Yep, I’m sorry to report that even the great Encyclopedia has fallen into the past and into absolution. When was the last time you even picked up one of these?
I remember when having to do a report or a presentation on anything, these were the only way to do research. You would have to grab like 3 different ones, lug them to a table, crack them open to reveal that distinct scent of knowledge. The pages would be thin, slick and shiny and very often stick together.
The one cool thing I miss is just randomly taking one letter, page through it and find some of the weirdest stuff. One thing I don’t miss is how they were the only definitive source of information. The internet really gives you almost every angle of a topic, not just the author’s of the book.
What are your Encyclopedic memories? Did you like using them? Do you remember this dork?
My memory? That they weighed a ton!!
My mom sold World Book Encyclopedia door-to-door when I was a kid. So we got a set of them, which we kept in my room. I’d read them when I got bored. They did help when I had school reports and when I needed to make something flat. Their chocolate brown, leather bound covers are what I liked best.
That explains a lot 🙂
My dad just got rid of our old set of Funk and Wagnalls Encyclopedia last year; I don’t think they had been cracked open since 1998.

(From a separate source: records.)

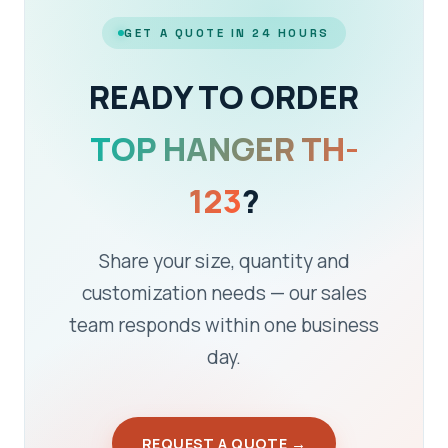
GET A QUOTE IN 24 HOURS
READY TO ORDER
TOP HANGER TH-
123
?
Share your size, quantity and
customization needs — our sales
team responds within one business
day.
REQUEST A QUOTE →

Ha! I never heard of Funk and Wagnalls before!
When I was a kid we had a really old set of Encyclopedia Americana. It was laughably outdated, and even what information it did have that was correct for the time was ridiculously incomplete and terse.
Wikipedia isn’t a suitable academic citation but neither were print encyclopedias.
At least with Wikipedia, it’s the people’s encyclopedia 🙂
The modern equivalent of browsing through a letter: “oh god I just spent the last six hours following links on Wikipedia”
Agreed 🙂
Thanks for the blast from the past! My family had three sets of encyclopedias (World Book, Britannica, and another I don’t remember) from having merged households with my grandparents when I was seven. I think I last used any of them in … fifth grade (1994–1995); in middle school, the library had a copy of Grolier’s Multimedia and (later) Encarta that absolutely blew me away!
That’s what I’m here for, unearthing those artifacts!
Isn’t it weird to think that they aren’t the standard any longer?